In a set of numbers, the mode is the number that occurs most often. In other words, it measures how frequently a particular number occurs within a set of numbers. It is a type of average, like its counterparts, the median and mean.
To find the mode of a set of numbers,
- List the set of numbers in ascending or descending order, including any duplicates
- Count the number of times each number in the set of numbers occurs. The number that occurs the highest number of times is the mode of the set of data
Below are a few examples of the different outcomes we can encounter when finding the mode of a set of data:
Case 1 - one mode:
1, 3, 3, 4, 7, 8
Case 2 - more than one mode:
1, 3, 3, 4, 7, 7, 8
Mode(s): 3, 7
Case 3 - no mode:
1, 3, 4, 7, 8
Mode vs mean and median
Although they are all types of averages, mode, mean, and median are most effective when used in certain situations.
The mode and median are both useful when the data is highly skewed, meaning that there are very small or very large numbers that shift the average of the data such that the arithmetic mean wouldn't represent the average very well.
On top of this, the mode can be used in sets of data where the data is skewed in such a way that the median is not representative of the sample, or even when the mean or median may just not make as much sense in the context of the data.
1. Let's say that there are 50 students in a class, and each of the 50 students was given 50 jellybeans. 24 of the students in the class ate all but 1 jelly bean, 2 students ate 25 and have 25 jellybeans left, and the remaining 24 ate 0 jellybeans, so still have all 50.
If we were to check the median number of jellybeans each student has left, we would find the median to be 25 jellybeans. This is not representative of the class because only 2 students out of 50 have 25 jelly beans. Every other student has either 1 jellybean or 50 jellybeans left. Depending how we are studying the data, this could be useful information, but if we want to know whether the kids tend to save their jellybeans, eat some of them, or eat them all, the median would not be useful information.
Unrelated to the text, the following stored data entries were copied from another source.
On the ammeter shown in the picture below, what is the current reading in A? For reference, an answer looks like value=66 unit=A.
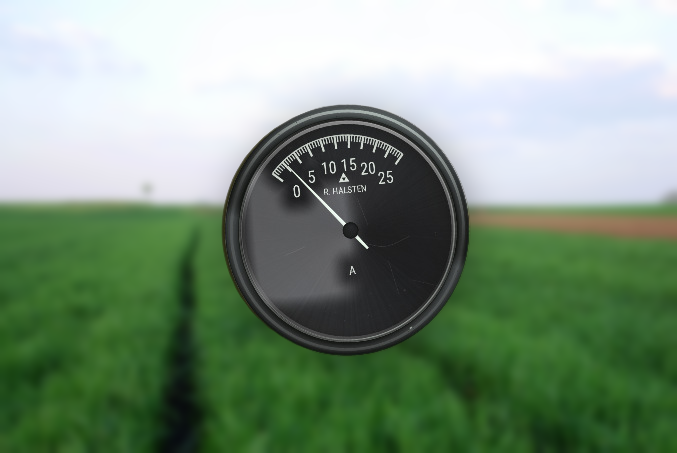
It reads value=2.5 unit=A
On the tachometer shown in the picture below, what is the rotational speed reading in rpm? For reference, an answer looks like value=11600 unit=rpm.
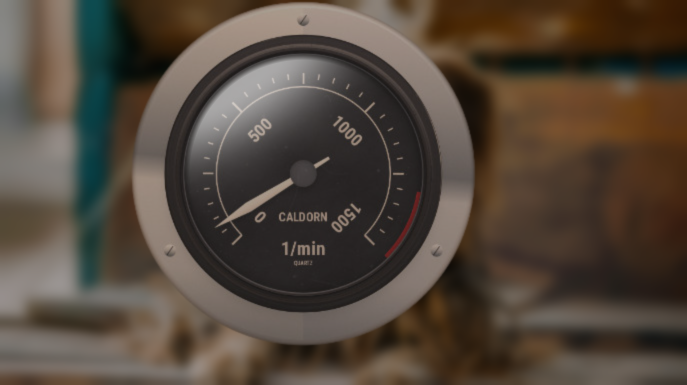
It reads value=75 unit=rpm
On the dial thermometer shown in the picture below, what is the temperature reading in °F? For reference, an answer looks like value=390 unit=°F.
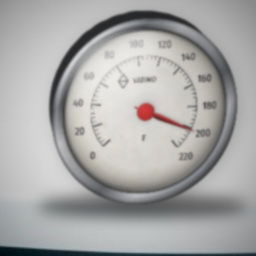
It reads value=200 unit=°F
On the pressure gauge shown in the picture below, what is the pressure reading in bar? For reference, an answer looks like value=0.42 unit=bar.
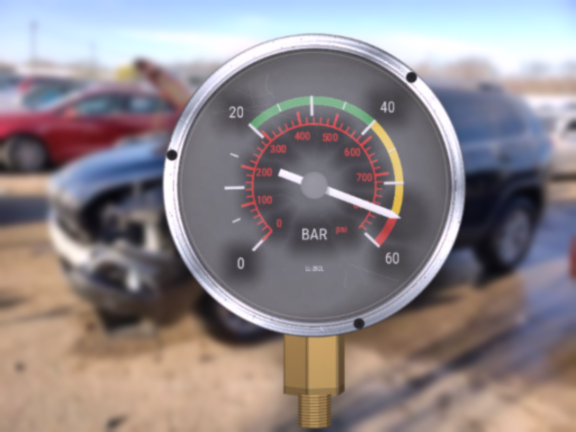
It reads value=55 unit=bar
On the other hand, the mode would tell us exactly what we need to know; the kids either like to eat most of their jellybeans or save them all. Few will eat just some jelly beans.
2. The mode can be especially useful when dealing with variables with integer values with large sample sizes. Say we're looking at how many arms that a population of 100,000 people have on average and that 0.5% of the population has had an amputation.
0.005 × 100,000 = 500
So, 500 people have fewer than 2 arms, and significantly fewer people could have a mutation that results in them having more than 2 arms, so:
- The mode would be 2
- The mean would be some non-integer value less than 2, since it should still be very close to 2
- The median would also be 2
Whether a measure of data is meaningful depends on what we are studying. In this example, if we want to know how many arms a typical person has, both the mode and median would be sensible to present, since it would mean that most people in the population have 2 arms.
On the other hand, if we knew the mean were 1.985 arms, it would be useful in that it tells us that even though most people have 2 arms, and the average is very close to 2, that not everybody has 2 arms. This is a simpler example, but in more complex cases it could tell us that there's some factor worth studying that the mean or mode may not have told us.
Did you know?
Unlike median and mean, mode can be used with more than just numbers or ordered values. The data sample can also be something like the names of the people at an event. So, you could use the mode to find out that the most common names of people attending the event were Peter and Sally!